Well, first of all, we have to admit that a strong US dollar and an upcoming crisis are definitely going to affect us adversely. The logic is that, and this statement is supported by data, “strong US dollar causes imported inflation into Indonesia” (Indonesia Investment, 2022). According to the experts, “Accelerating Indonesian inflation limits Indonesian consumers’ purchasing power, and therefore consumption should weaken as a consequence, thereby dragging down the pace of national economic growth (domestic consumption accounts for about 53-55 percent of the country’s total economic growth)” (Indonesia Investment, 2022). What these mean is that Indonesia’s trade balance can weaken in the face of a worldwide economic crisis.

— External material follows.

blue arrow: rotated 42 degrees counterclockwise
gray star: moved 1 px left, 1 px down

One prominent example is what happened to the world’s global workshop: China. Currently, the country is recording its lowest position against the US dollar, which may translate into a reduction in the demand of Chinese importers. Since China presents an economic impact on literally any country on the planet, its meltdown is going to reverberate globally, impacting even our country, believe it or not.
Endeavors Made
So, what has Bank Indonesia done? According to Thee Kian Wie, the Indonesian government has emphasized solid macro-centric policies, “including putting a maximum cap of 3 percent on its budget deficit, and Bank Indonesia has pursued monetary policy aimed at preventing inflation” (Wie, 2010). When the inflation rate is checked, the prices of goods and services can be controlled. If so, people will still be able to afford goods and services, aiding the national economy even further despite whether the recession occurs or not.
It has also solidified its external balances, dramatically enhanced its foreign exchange reserve to alleviate upcoming impact, cut down governmental debt to stabilize fiscal situation, and supervise the practice of banks more thoroughly (Wie, 2010). These moves are made to ensure that not only are the internal national affairs in place, but the economic relationship between countries, including liabilities, is something that can be managed if the worst comes to the worst.

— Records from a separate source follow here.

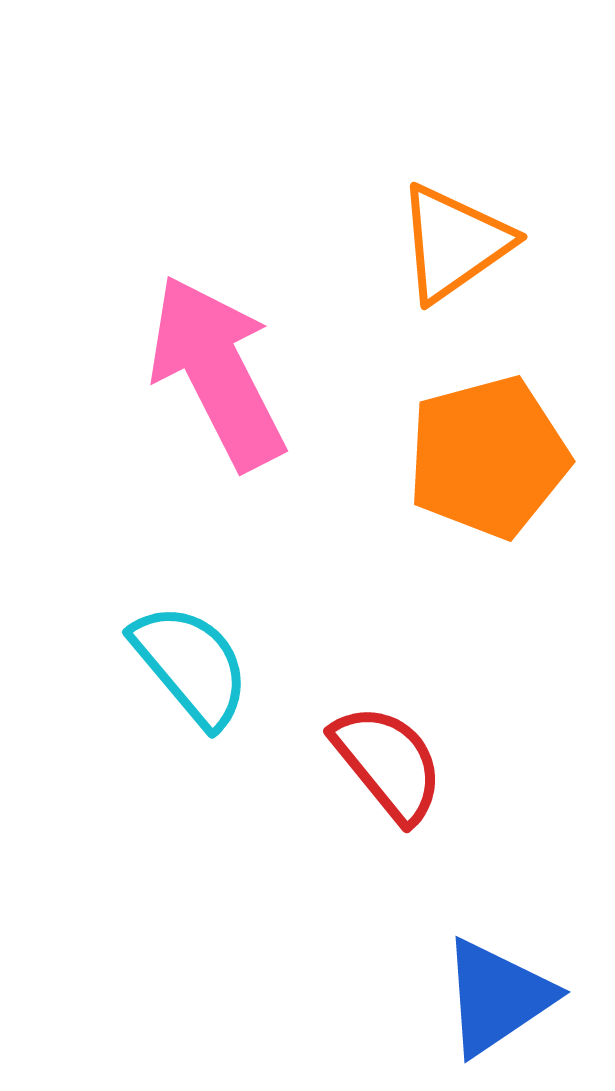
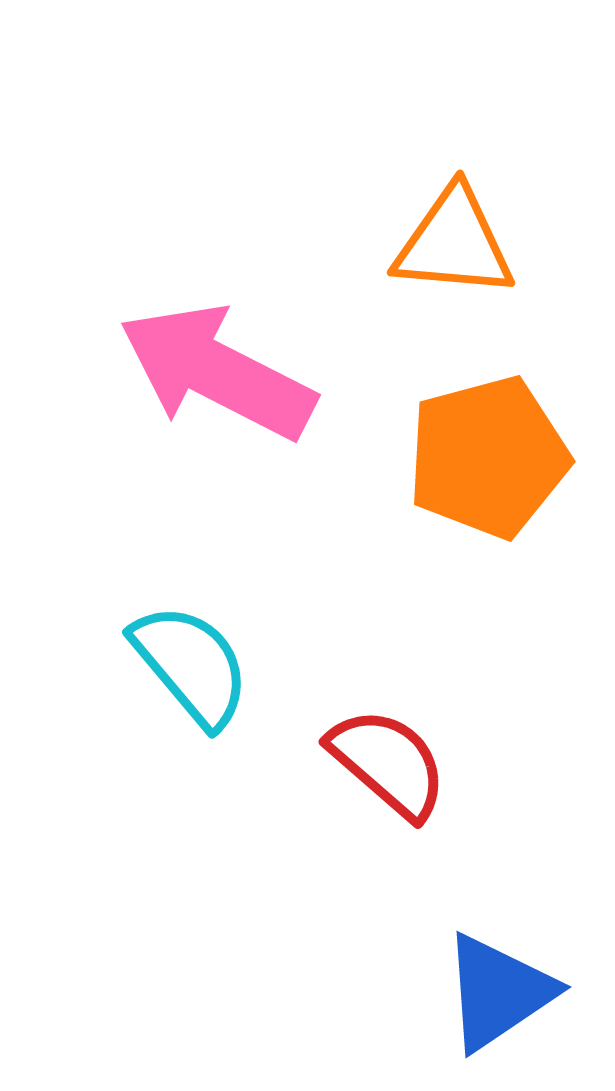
orange triangle: rotated 40 degrees clockwise
pink arrow: rotated 36 degrees counterclockwise
red semicircle: rotated 10 degrees counterclockwise
blue triangle: moved 1 px right, 5 px up
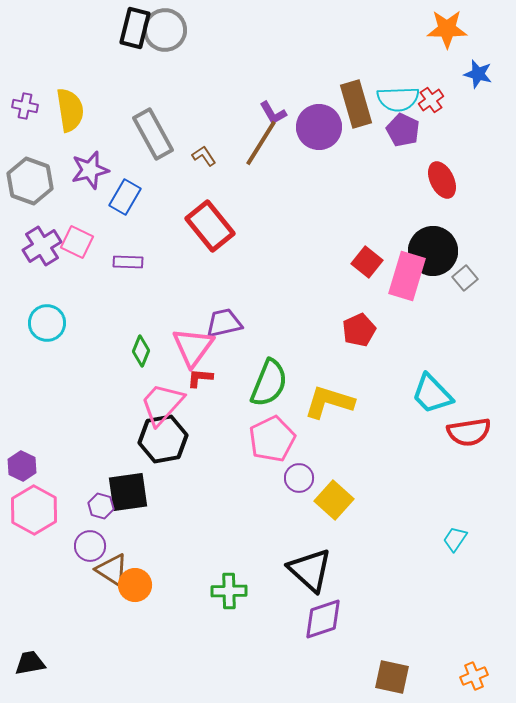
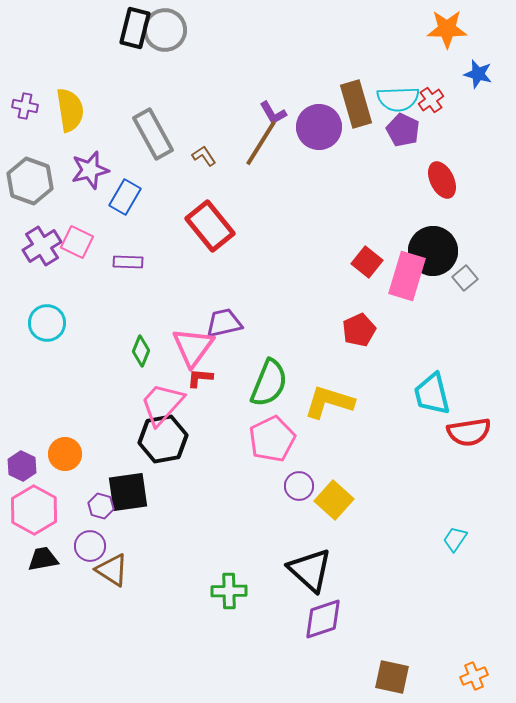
cyan trapezoid at (432, 394): rotated 30 degrees clockwise
purple circle at (299, 478): moved 8 px down
orange circle at (135, 585): moved 70 px left, 131 px up
black trapezoid at (30, 663): moved 13 px right, 104 px up
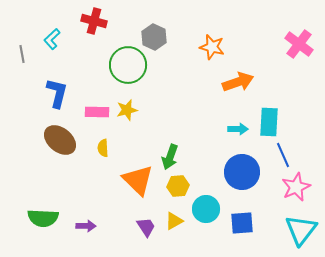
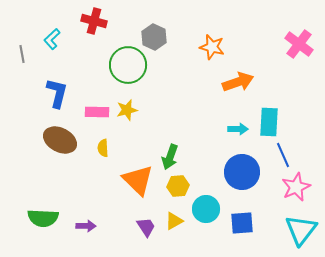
brown ellipse: rotated 12 degrees counterclockwise
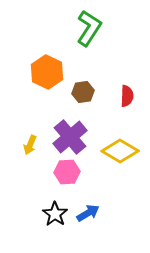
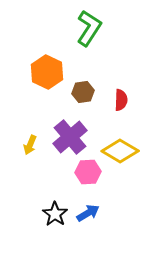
red semicircle: moved 6 px left, 4 px down
pink hexagon: moved 21 px right
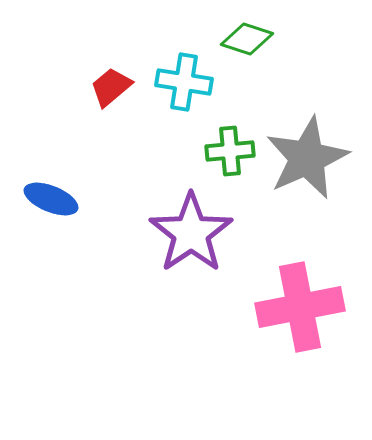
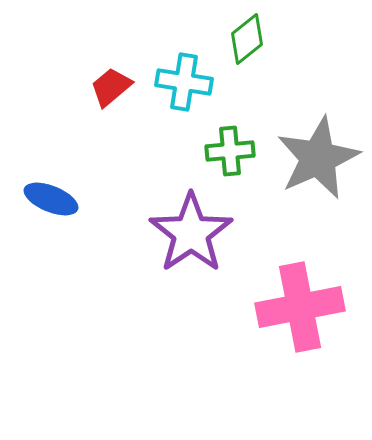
green diamond: rotated 57 degrees counterclockwise
gray star: moved 11 px right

Otherwise, international debt can weigh down the country and become an adverse external factor down the lane of the recession later. Lastly, Bank Indonesia has made the banking regulations more strict to ensure that the existing banks are healthier to cushion the blow (Wie, 2010). Because the country has experienced four economic crises, Indonesia has been wiser in tackling the economic threat that can shake its stability.
The Promising Future
In the future, Bank Indonesia would have to ensure that Indonesia keeps spending its money to keep the industry rolling. This action needs to center on private consumption, especially by the lower segments of the society. According to Chatib Basri, the Minister of Finance Republic of Indonesia 2013-2014, if the country could maintain private consumption at 50 percent of Gross Domestic Product,” the country will be able to fight back against the impending recession (The Ministry of State-owned Enterprise, PR-192/S.MBU.B/10/2022).
When individuals consume goods and services, this situation is good to keep the industry moving forward, so no matter what happens, the government needs to ensure the retention of such consumptive behavior. Another action to propel this factor is for the government to spur the growth and development of private consumption. This can be done through various policies that provide financial assistance.
According to the Minister, the forms of such financial aid can come in the form of “Direct Cash Aid [Bantuan Langsung Tunai] and the Family Hope Program [Program Keluarga Harapan]” (https://bumn.go.id/media/press-conference/,2022). It is hoped that these programs will hasten the track of people’s “affordability to spend money.”
In conclusion, Bank Indonesia has gone the extra mile to emphasize solid macro-centric policies. In the future, Bank Indonesia needs more private spending on consumption to ensure that the industry keeps rolling.
Thank you so much everyone for reading this article. See you in the next chapter.